It was the day of preparation, and the Jewish leaders didn’t want the bodies hanging there the next day, which was the Sabbath (and a very special Sabbath, because it was Passover week). So they asked Pilate to hasten their deaths by ordering that their legs be broken. Then their bodies could be taken down. So the soldiers came and broke the legs of the two men crucified with Jesus. But when they came to Jesus, they saw that he was already dead, so they didn’t break his legs. (John 19:31-33)
Relate: The greatest strength of a Roman crucifixion was as a deterrent. There were other forms of execution that were far more efficient. As horrendously painful as the cross was, there were other ways to exact pain just as well if not better. What made the cross such a favorite method was how public it was. When Spartacus lost in his rebellion, six thousand rebel slaves were crucified along the Appian Way between Rome and Capua. This was the most highly trafficked part of the busiest road in Italy if not the entire world. They were sending a very public message: “Don’t try this ever again.” Part of what made it such a great message was how grotesque it would look. I have mentioned earlier how crucifixion would kill someone, but I did not point out there what the cross did to its victim’s arms. Because of the stretching and the unnatural placement of the weight, eventually the shoulders would be pulled out of joint. Then later the elbows. A victim who has managed to live well into the second day would have unnatural looking arms that were more than six inches longer than they had been just three days earlier.
The problem was, this deterrent would not have been much of a deterrent of those three men were still on their crosses once Jews started pouring into the city by the thousands. For the religious Jew, seeing those men still hanging on the cross would simply stir up anger and hatred for the Roman occupiers who deliberately flouted Jewish law and custom that demanded no criminal could remain hanging overnight. (Deut 21:23) If Rome allowed those crosses to stay where they were, they would very soon be needing a whole lot more crosses. Pilate wasn’t so much caving to those Jewish leaders demands as he was pragmatically avoiding a mistake he had already made before in not taking the local religious customs seriously.

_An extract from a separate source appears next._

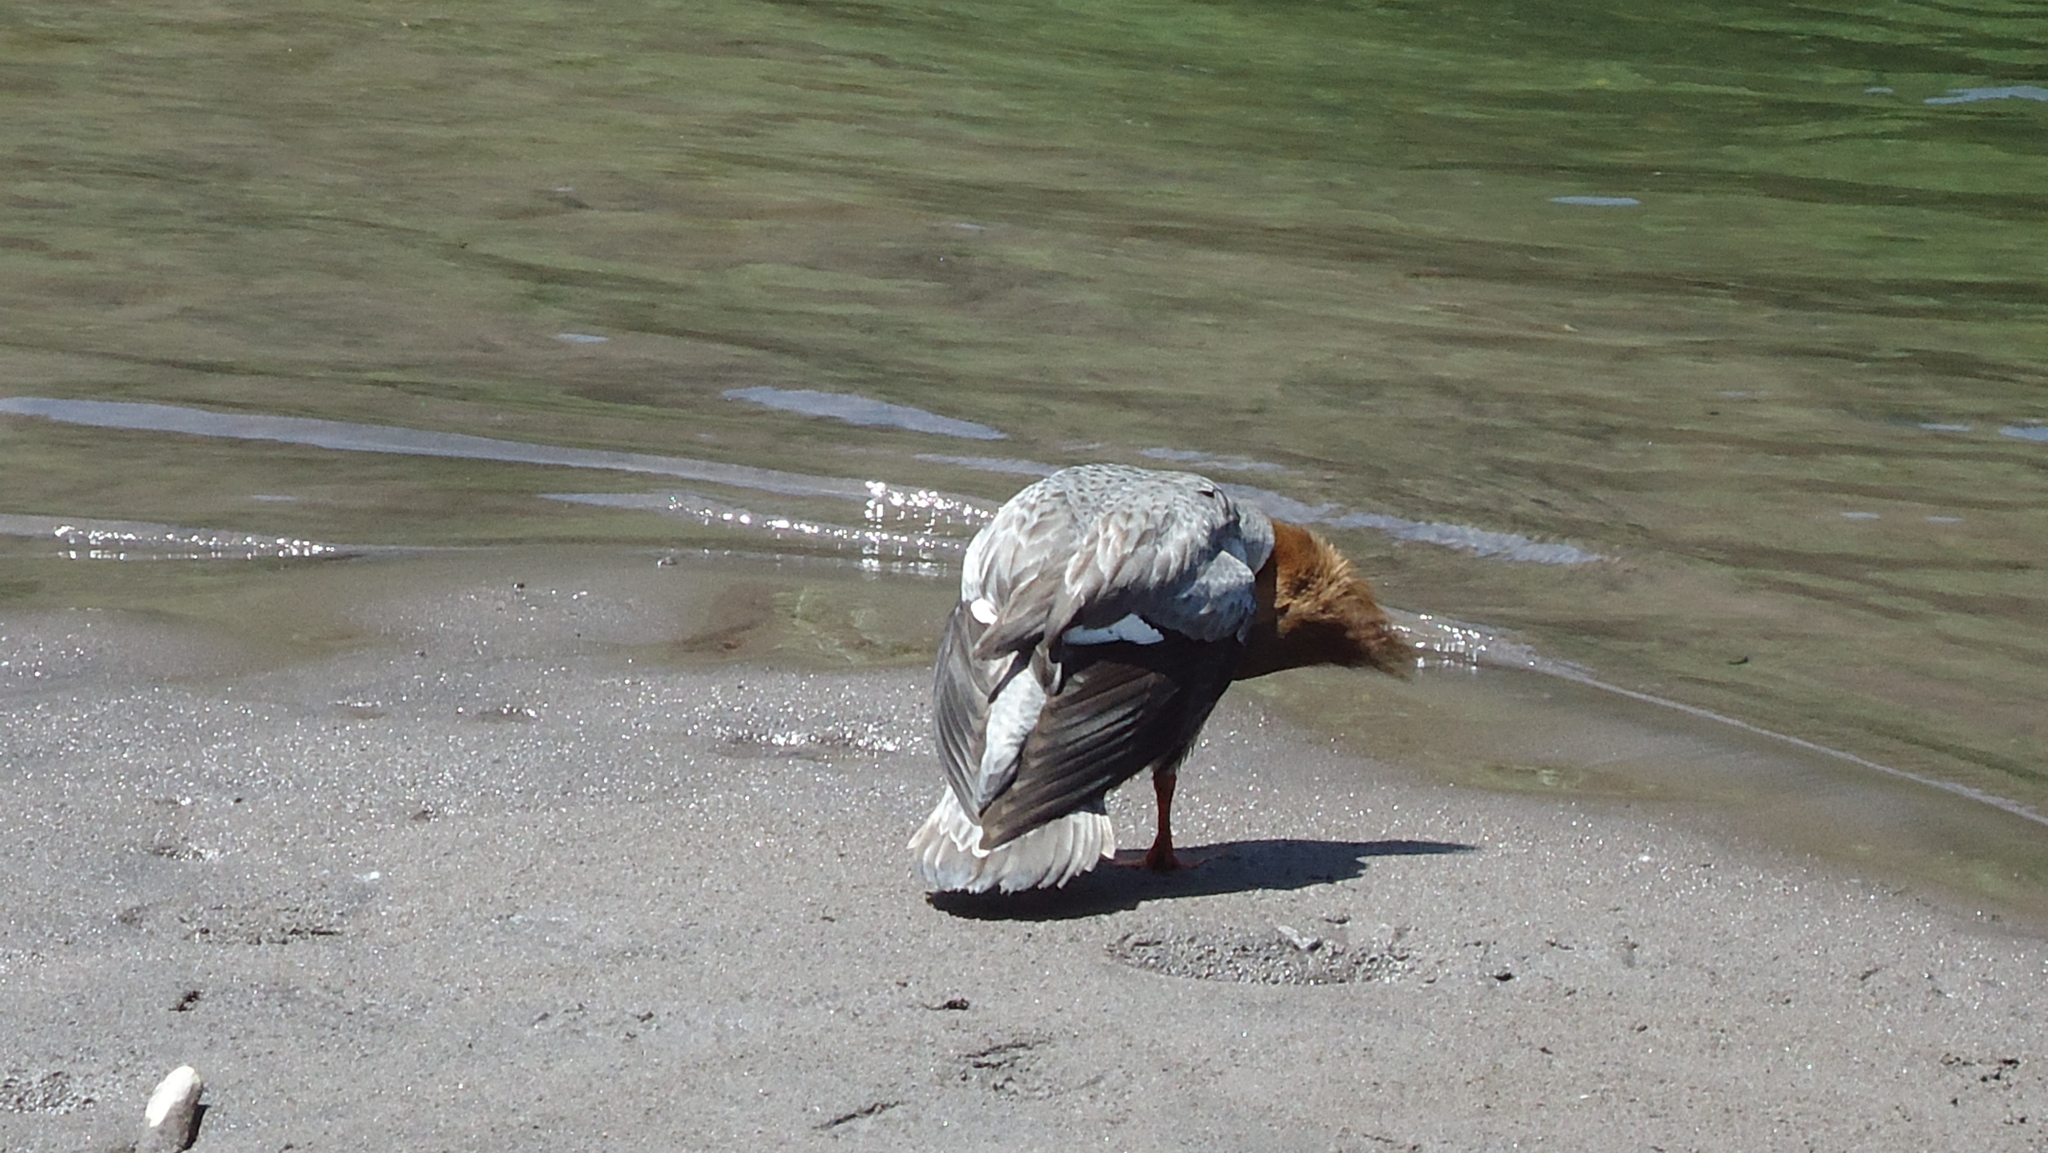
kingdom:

React: Honestly, this fact about the arms was not something I knew much about. I came across the information when fact checking what I thought I knew about leg breaking. I had heard about the shoulders sometimes being pulled out of joint but the how and the gruesome details behind it are new information to me. I have done my best to keep it fairly pg rated above but what I was reading made me want to cringe, and vomit, and cry all at once. It brought home in one more way exactly what is referred to with phrases like the shame of the cross (Heb 12:2) and “in humiliation His justice was taken away” (Acts 8:33). No one can fully know all that He suffered on the cross but every time I think I have a grip at least on the concept of what it must have been like, it just gets worse.
My only right reaction to this is to cry out, “God I am so sorry.” Every time my mind comes back to this cross, I cannot escape the horror of the truth that it was my sin that held Him there. It was for my rebellion against Him that He suffered the fate of traitors. It brings home once again the truth that no sin is small and His grace, while free, is most certainly not cheap.
I am so thankful for the cross. Even as I am revolted by it, that only causes my gratitude to be deeper and richer. There is no measure to the depth of Your love or the riches of Your grace. Thank You. Thank You. A thousand times thank You for taking on Yourself the punishment that should have been mine.